Les réseaux auront-ils la peau de l'apéro?
Les candidats ne se sont jamais autant mis en scène sur les réseaux sociaux. Si elles aident, les campagnes 2.0 ne se substituent pas aux outils classiques.
Beaucoup de candidats s'y sont mis. Discours face caméra, parodie de jeux télévisés, bêtisiers, petites phrases chocs, on ne voit que ça sur les réseaux sociaux. Des initiatives assez heureuses et souvent marrantes à regarder. Il y a la forme et même le fond. Le tout en quelques minutes et directement visible par des milliers d'amateurs de murs Facebook ou de fil Twitter.

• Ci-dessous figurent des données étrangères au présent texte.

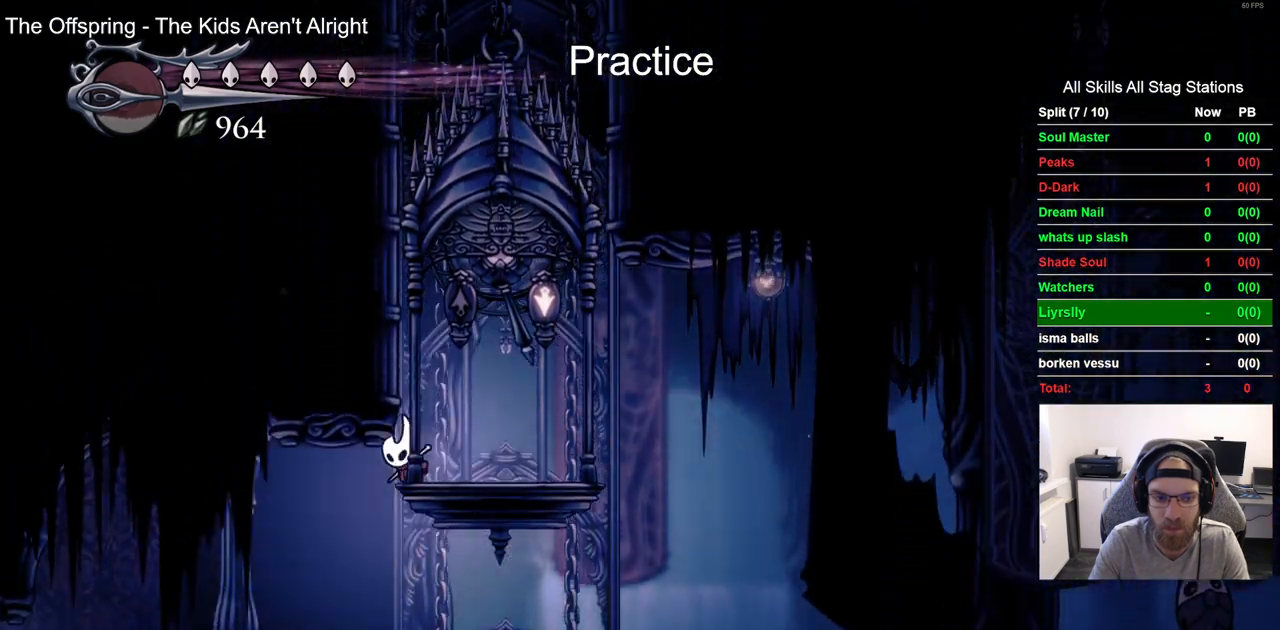
{"buttons": ["R2", "DPAD_LEFT"], "left_stick": "center", "right_stick": "center", "events": [[467, "R2", "down"]]}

La campagne 2.0 cartonne en Valais et les candidats qui s'y adonnent sérieusement observent leur prise de parole faire tache d'huile par la magie du "like" et du "partage". Le Valais express - le jeu télévisé "Pékin express" revisité par les jeunes PDC - connaît un beau succès et a fait parler de lui hors Valais.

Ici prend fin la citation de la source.